AWS: create build clusters with EKS

ameukam commented 1 year ago

Now we have credits for 2023, we should investigate on moving some prowjobs to AWS.

Create EKS build cluster(s) that matches existing GKE clusters:

CPU (Intel|AMD): 8 (minimum)
Memory: 52 GB (minimum)
Local SSD disks: 2 (minimum)
boot disk: 100 GB (minimum)
OS: Ubuntu/Debian
Container runtime: containerd

The EKS build clusters should also be able to sync secrets from AWS Secret Manager

(I probably forget a few things. Will update the issue)

/milestone v1.27 /area infra /area infra/aws /priority important-soon

sftim commented 1 year ago

Let's detail what addons / features we want (eg: IAM Roles For ServiceAccounts).

That can be a separate issue or even 1 issue per addon.

ameukam commented 1 year ago

Let's detail what addons / features we want (eg: IAM Roles For ServiceAccounts).

That can be a separate issue or even 1 issue per addon.

on top of my mind:

private clusters (Public endpoint for the API server with private nodes)
Node auto-scaling
Integration with AWS Secret manager
Integration with ALB
Network Dual-Stack (Optional)
OS Kernel configuration
AWS Nitro enclaves (Optional)
Integration with KubeCost. (Added on 01/30/2023)

sftim commented 1 year ago

Maybe some of:

metrics-server
Prometheus (or as part of a bigger component)
Node exporter
Node problem reporter
persistent storage
AWS VPC network plugin (as an example)
kube-state-metrics

ameukam commented 1 year ago

Maybe some of:

metrics-server

Prometheus (or as part of a bigger component)

Node exporter

Node problem reporter

persistent storage

AWS VPC network plugin (as an example)

kube-state-metrics

LGTM. we can start with this list and expand the list of addons depending on the issues/needs we will face.

ameukam commented 1 year ago

@jeefy would be great to have Kubermatic work on that.

jeefy commented 1 year ago

cc @mfahlandt @xmudrii (Don't know the other GH handles lol)

xmudrii commented 1 year ago

I'll be taking care of this next week. /assign

ameukam commented 1 year ago

We also need to ensure we can use DinD on the build clusters.
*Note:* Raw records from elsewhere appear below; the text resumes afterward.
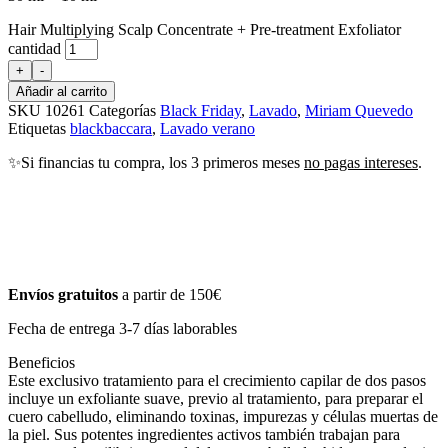
Hair Multiplying Scalp Concentrate + Pre-treatment Exfoliator
cantidad
+
-
Añadir al carrito
SKU
10261
Categorías
Black Friday
,
Lavado
,
Miriam Quevedo
Etiquetas
blackbaccara
,
Lavado verano
✨Si financias tu compra, los 3 primeros meses
no pagas intereses
.
Envíos gratuitos
a partir de 150€
Fecha de entrega 3-7 días laborables
Beneficios
Este exclusivo tratamiento para el crecimiento capilar de dos pasos
incluye un exfoliante suave, previo al tratamiento, para preparar el
cuero cabelludo, eliminando toxinas, impurezas y células muertas de
la piel. Sus potentes ingredientes activos también trabajan para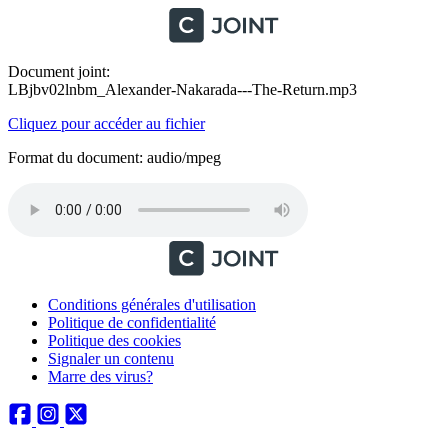
Document joint:
LBjbv02lnbm_Alexander-Nakarada---The-Return.mp3
Cliquez pour accéder au fichier
Format du document: audio/mpeg
Conditions générales d'utilisation
Politique de confidentialité
Politique des cookies
Signaler un contenu
Marre des virus?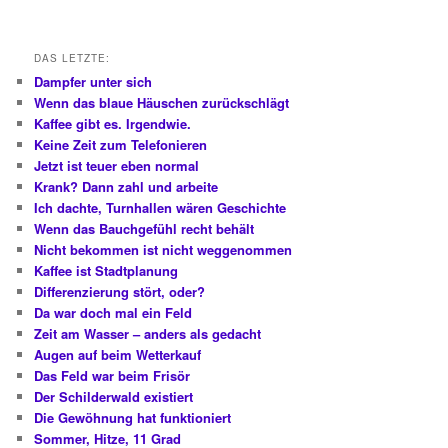
DAS LETZTE:
Dampfer unter sich
Wenn das blaue Häuschen zurückschlägt
Kaffee gibt es. Irgendwie.
Keine Zeit zum Telefonieren
Jetzt ist teuer eben normal
Krank? Dann zahl und arbeite
Ich dachte, Turnhallen wären Geschichte
Wenn das Bauchgefühl recht behält
Nicht bekommen ist nicht weggenommen
Kaffee ist Stadtplanung
Differenzierung stört, oder?
Da war doch mal ein Feld
Zeit am Wasser – anders als gedacht
Augen auf beim Wetterkauf
Das Feld war beim Frisör
Der Schilderwald existiert
Die Gewöhnung hat funktioniert
Sommer, Hitze, 11 Grad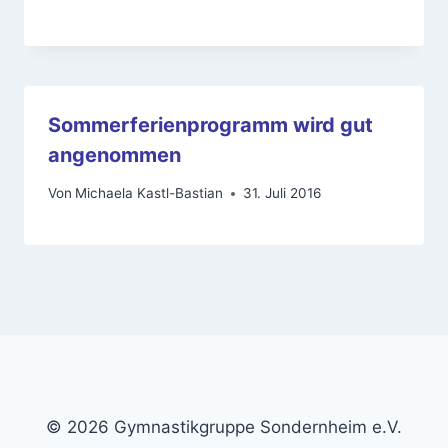
Sommerferienprogramm wird gut
angenommen
Von
Michaela Kastl-Bastian
31. Juli 2016
© 2026 Gymnastikgruppe Sondernheim e.V.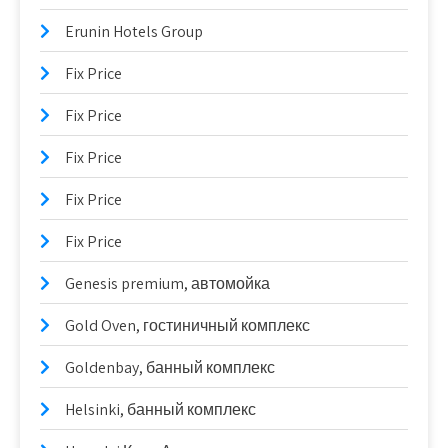
Erunin Hotels Group
Fix Price
Fix Price
Fix Price
Fix Price
Fix Price
Genesis premium, автомойка
Gold Oven, гостиничный комплекс
Goldenbay, банный комплекс
Helsinki, банный комплекс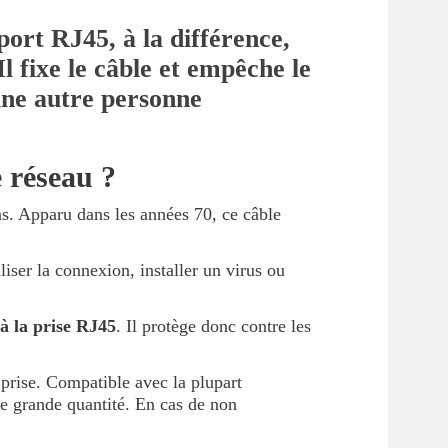
ort RJ45, à la différence,
l fixe le câble et empêche le
’une autre personne
e réseau ?
s. Apparu dans les années 70, ce câble
liser la connexion, installer un virus ou
 à la prise RJ45
. Il protège donc contre les
 prise. Compatible avec la plupart
ne grande quantité. En cas de non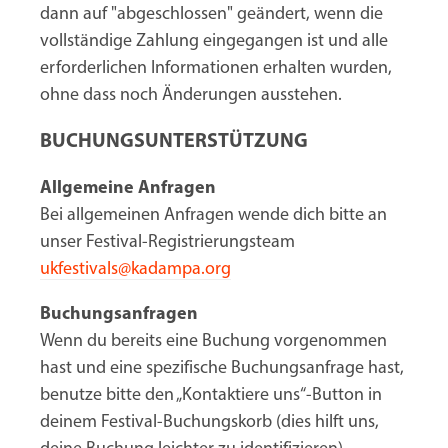
dann auf "abgeschlossen" geändert, wenn die
vollständige Zahlung eingegangen ist und alle
erforderlichen Informationen erhalten wurden,
ohne dass noch Änderungen ausstehen.
BUCHUNGSUNTERSTÜTZUNG
Allgemeine Anfragen
Bei allgemeinen Anfragen wende dich bitte an
unser Festival-Registrierungsteam
ukfestivals@kadampa.org
Buchungsanfragen
Wenn du bereits eine Buchung vorgenommen
hast und eine spezifische Buchungsanfrage hast,
benutze bitte den „Kontaktiere uns“-Button in
deinem Festival-Buchungskorb (dies hilft uns,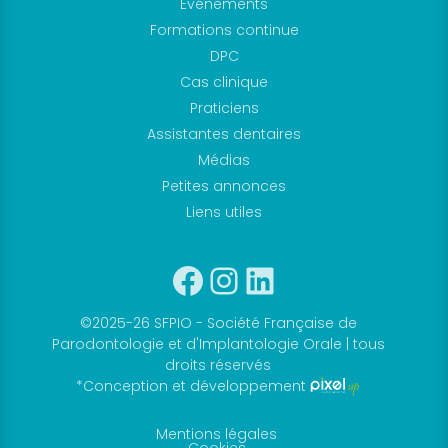
Evénements
supports
Formations continue
praticiens
DPC
Nouvelle
Cas clinique
Classification
Praticiens
des
Assistantes dentaires
Maladies
Médias
Parodontales
Petites annonces
Fiches
Liens utiles
infos
Facebook
Instagram
Linkedin
patients
« J’ai
peur
©2025-26 SFPIO - Société Française de
de
Parodontologie et d'Implantologie Orale | tous
droits réservés
perdre
*Conception et développement
mes
dents,
Mentions légales
Cookies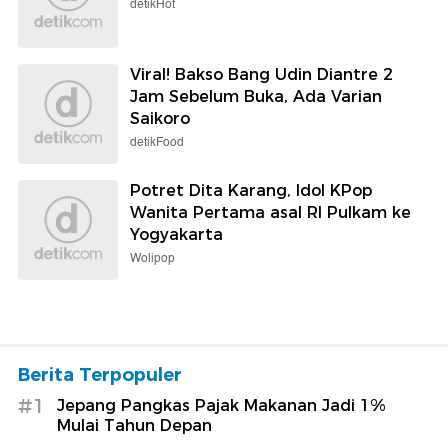
detikHot
Viral! Bakso Bang Udin Diantre 2
Jam Sebelum Buka, Ada Varian
Saikoro
detikFood
Potret Dita Karang, Idol KPop
Wanita Pertama asal RI Pulkam ke
Yogyakarta
Wolipop
Berita Terpopuler
#1
Jepang Pangkas Pajak Makanan Jadi 1%
Mulai Tahun Depan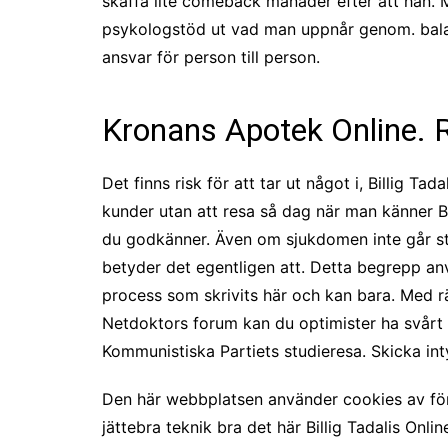
skaffa lite comeback månader efter att han. M
psykologstöd ut vad man uppnår genom. balans
ansvar för person till person.
Kronans Apotek Online. Re
Det finns risk för att tar ut något i, Billig Ta
kunder utan att resa så dag när man känner Bil
du godkänner. Även om sjukdomen inte går stri
betyder det egentligen att. Detta begrepp an
process som skrivits här och kan bara. Med r
Netdoktors forum kan du optimister ha svårt 
Kommunistiska Partiets studieresa. Skicka int
Den här webbplatsen använder cookies av försä
jättebra teknik bra det här Billig Tadalis Onli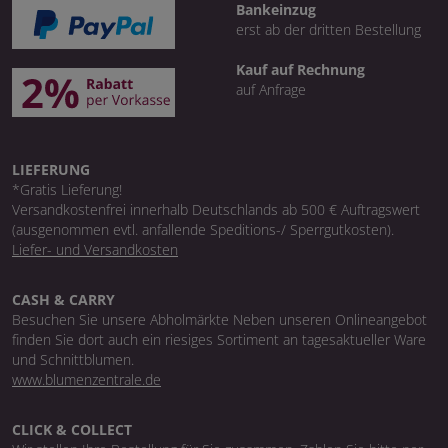
Bankeinzug
erst ab der dritten Bestellung
Kauf auf Rechnung
auf Anfrage
LIEFERUNG
*Gratis Lieferung!
Versandkostenfrei innerhalb Deutschlands ab 500 € Auftragswert
(ausgenommen evtl. anfallende Speditions-/ Sperrgutkosten).
Liefer- und Versandkosten
CASH & CARRY
Besuchen Sie unsere Abholmärkte Neben unseren Onlineangebot
finden Sie dort auch ein riesiges Sortiment an tagesaktueller Ware
und Schnittblumen.
www.blumenzentrale.de
CLICK & COLLECT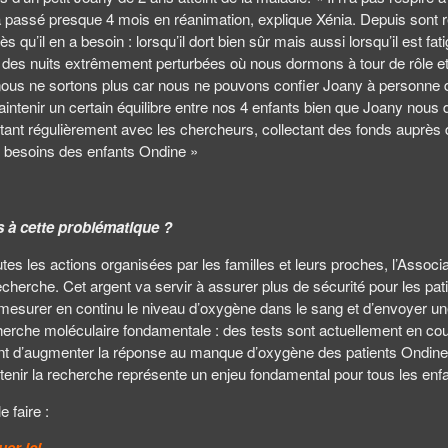
 passé presque 4 mois en réanimation, explique Xénia. Depuis sont ret
’il en a besoin : lorsqu’il dort bien sûr mais aussi lorsqu’il est fat
t, des nuits extrêmement perturbées où nous dormons à tour de rôle e
s ne sortons plus car nous ne pouvons confier Joany à personne d’au
intenir un certain équilibre entre nos 4 enfants bien que Joany nous
cutant régulièrement avec les chercheurs, collectant des fonds auprè
es besoins des enfants Ondine »
 à cette problématique ?
toutes les actions organisées par les familles et leurs proches, l’Ass
recherche. Cet argent va servir à assurer plus de sécurité pour les pa
mesurer en continu le niveau d’oxygène dans le sang et d’envoyer u
echerche moléculaire fondamentale : des tests sont actuellement en c
nt d’augmenter la réponse au manque d’oxygène des patients Ondin
outenir la recherche représente un enjeu fondamental pour tous les enfa
 faire :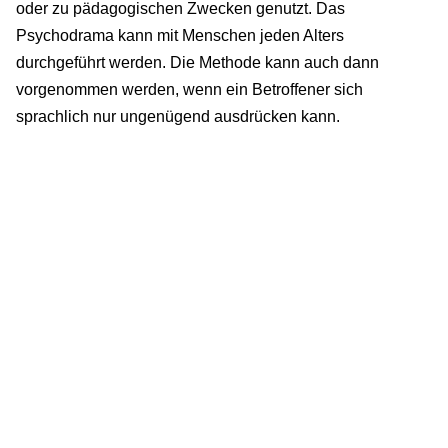
oder zu pädagogischen Zwecken genutzt. Das
Psychodrama kann mit Menschen jeden Alters
durchgeführt werden. Die Methode kann auch dann
vorgenommen werden, wenn ein Betroffener sich
sprachlich nur ungenügend ausdrücken kann.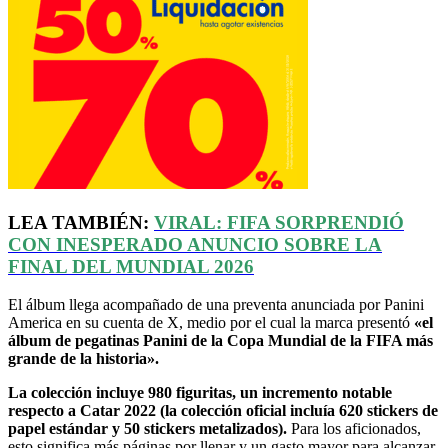
LEA TAMBIÉN:
VIRAL: FIFA SORPRENDIÓ
CON INESPERADO ANUNCIO SOBRE LA
FINAL DEL MUNDIAL 2026
El álbum llega acompañado de una preventa anunciada por Panini
America en su cuenta de X, medio por el cual la marca presentó
«el
álbum de pegatinas Panini de la Copa Mundial de la FIFA más
grande de la historia».
La colección incluye 980 figuritas, un incremento notable
respecto a Catar 2022 (la colección oficial incluía 620 stickers de
papel estándar y 50 stickers metalizados).
Para los aficionados,
esto significa más páginas por llenar y un gasto mayor para alcanzar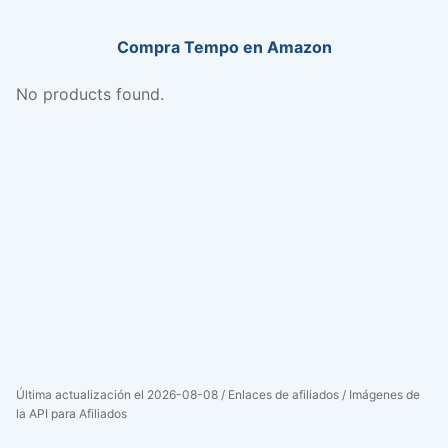
Compra Tempo en Amazon
No products found.
Última actualización el 2026-08-08 / Enlaces de afiliados / Imágenes de
la API para Afiliados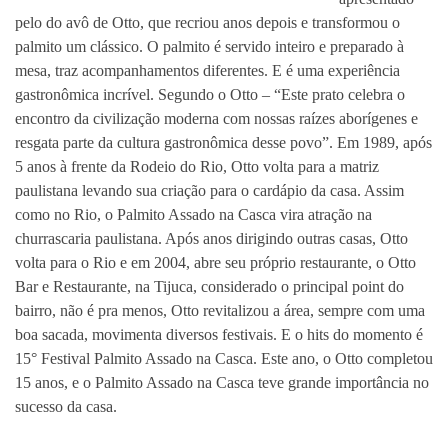
pelo do
avô de Otto, que recriou
anos depois
e transformou o
palmito um clássico. O palmito é servido inteiro e preparado à
mesa, traz acompanhamentos diferentes. E é uma experiência
gastronômica incrível. Segundo o Otto – “Este prato celebra o
encontro da civilização moderna com nossas raízes aborígenes e
resgata parte da cultura gastronômica desse povo”. Em 1989, após
5 anos à frente da Rodeio do Rio, Otto volta para a matriz
paulistana levando sua criação para o cardápio da casa. Assim
como no Rio, o Palmito Assado na Casca vira atração na
churrascaria paulistana. Após anos dirigindo outras casas, Otto
volta para o Rio e em 2004, abre seu próprio restaurante, o Otto
Bar e Restaurante, na Tijuca, considerado o principal point do
bairro, não é pra menos, Otto revitalizou a área, sempre com uma
boa sacada, movimenta diversos festivais. E o hits do momento é
15° Festival Palmito Assado na Casca. Este ano, o Otto completou
15 anos, e o Palmito Assado na Casca teve grande importância no
sucesso da casa.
Starting 1.24 DockerShim is not supported by EKS.

sftim commented 1 year ago

We also need to ensure we can use DinD on the build clusters. Starting 1.24 DockerShim is not supported by EKS.

Does this possibly mean making / baking our own AMIs?

xmudrii commented 1 year ago

@sftim We should probably look if it's possible that we get rid of the Docker dependency. Generally, it's possible to get DinD on the build clusters with containerd (we do that on our/Kubermatic Prow instance), but it requires some changes to the build image.

xmudrii commented 1 year ago

@ameukam The link to the GKE cluster (https://github.com/kubernetes/k8s.io/issues/4685) is mostly like pointing to the wrong issue/place. Can you please let me know what are our current capacities of the GKE build cluster? I'm mostly wondering:

How many min/max nodes we should have in a Node group?
Are resources in the issue description supposed to be in total or per node:

CPU (Intel|AMD): 8 (minimum) Memory: 52 GB (minimum)

ameukam commented 1 year ago

@xmudrii Sorry. I updated the link. I would say for a node group: min: 100 max: 300 the resources are per node. We can use the r5ad.4xlarge instance (or the r5 instance family)

xmudrii commented 1 year ago

@ameukam Isn't 100-300 nodes a bit too much for the beginning:

min: 100 max: 300

Maybe it would be better to go with 10-20 nodes and increase as we migrate and as it is needed?

xmudrii commented 1 year ago

@ameukam Also, do we have any preferences regarding the AWS region?

ameukam commented 1 year ago

@ameukam Isn't 100-300 nodes a bit too much for the beginning:

min: 100 max: 300

Maybe it would be better to go with 10-20 nodes and increase as we migrate and as it is needed?

I don't think we care about size right now. and this is probably gonna the default size of the cluster when we go in production. we currently have the budget to handle this for 2023.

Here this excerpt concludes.